Parents who have children with eczema particularly dislike this advice, but it’s still what the experts have to say on the subject. Bath time is an important place for bonding with children and having fun, but you’ll agree that it’s still most important for your child’s skincare.

Experts are particularly strict when it comes to bathing rules for children with eczema, which can be frustrating, but the rules are meant to help with much bigger, itchier problems. Don’t forget that for children, you can still add fun bath toys to make it lots of fun. A few rubber duckies are probably better than bubbles anyway!

As for adults looking for better relaxation, turn your bathroom into a relaxing haven! Just because bubble baths and eczema don’t mix doesn’t mean your bathroom can’t be a great place for you to relieve stress.

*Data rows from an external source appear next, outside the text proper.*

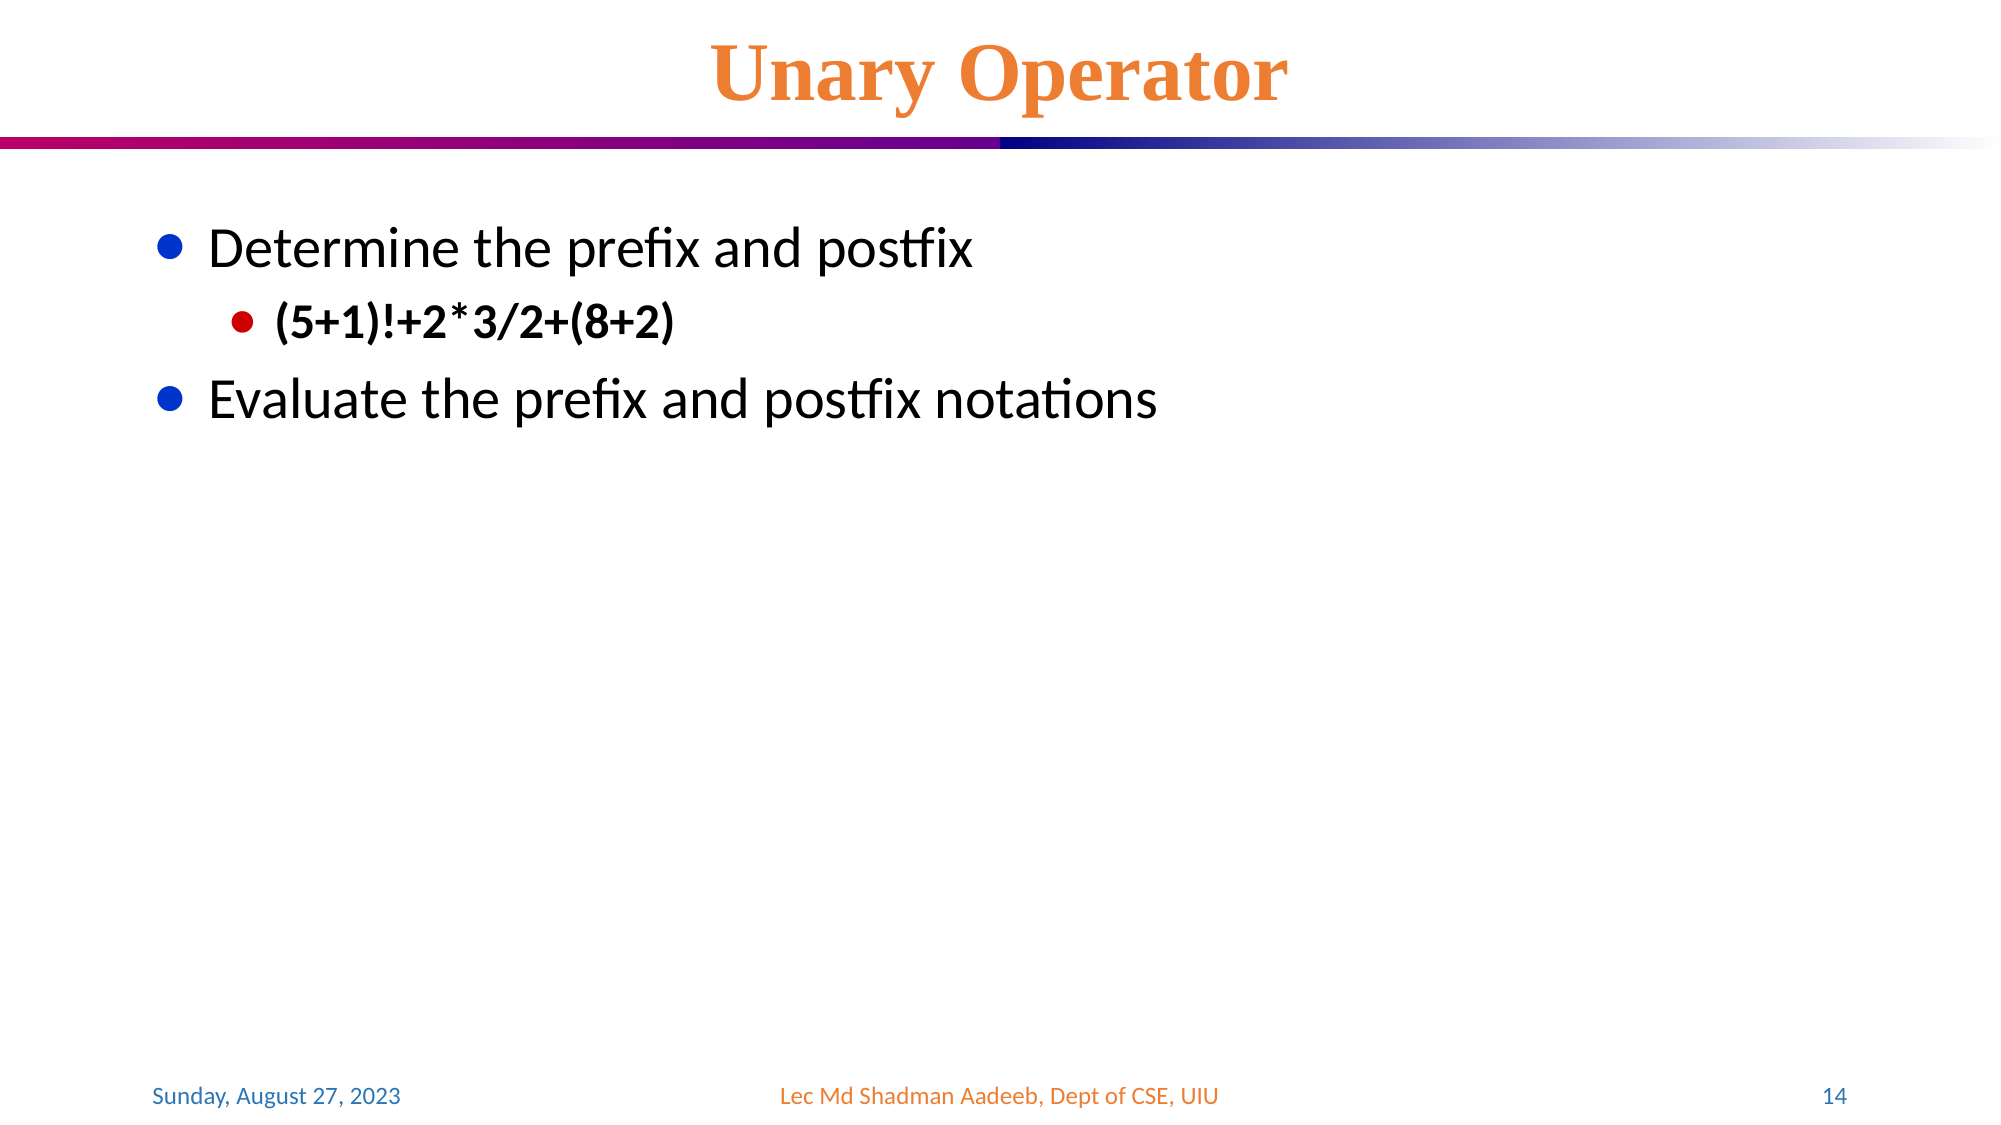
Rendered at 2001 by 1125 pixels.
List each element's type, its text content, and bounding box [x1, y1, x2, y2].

footer Lec Md Shadman Aadeeb, Dept of CSE, UIU [662, 1065, 1338, 1125]
list Determine the prefix and postfix (5+1)!+2*3/2+(8+2) Evaluate the prefix and postfix notations [137, 201, 1863, 1014]
slide_number ‹#› [1412, 1065, 1863, 1125]
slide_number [137, 1065, 588, 1125]
title Unary Operator [137, 24, 1863, 124]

  • Consider getting a speaker that is safe to use in your bathroom so you can play soothing music.
  • Get candles made for the bathroom. If you’re wishing for the scents of a bubble bath, replace it with a great scented candle.
  • Dim the lights to set a full experience.
  • Since you need to be gentle with your skin anyway, invest in a nice, soft bath towel. Microfiber towels are often the nicest for people with dry skin.

Yes, it can be easy to focus on the options that seem out of reach, but there are still many great ways you can turn your skincare routine for eczema into a part of your overall relaxation routine for your whole life. Focus on the tools and routines that maximize those benefits for yourself. And have fun!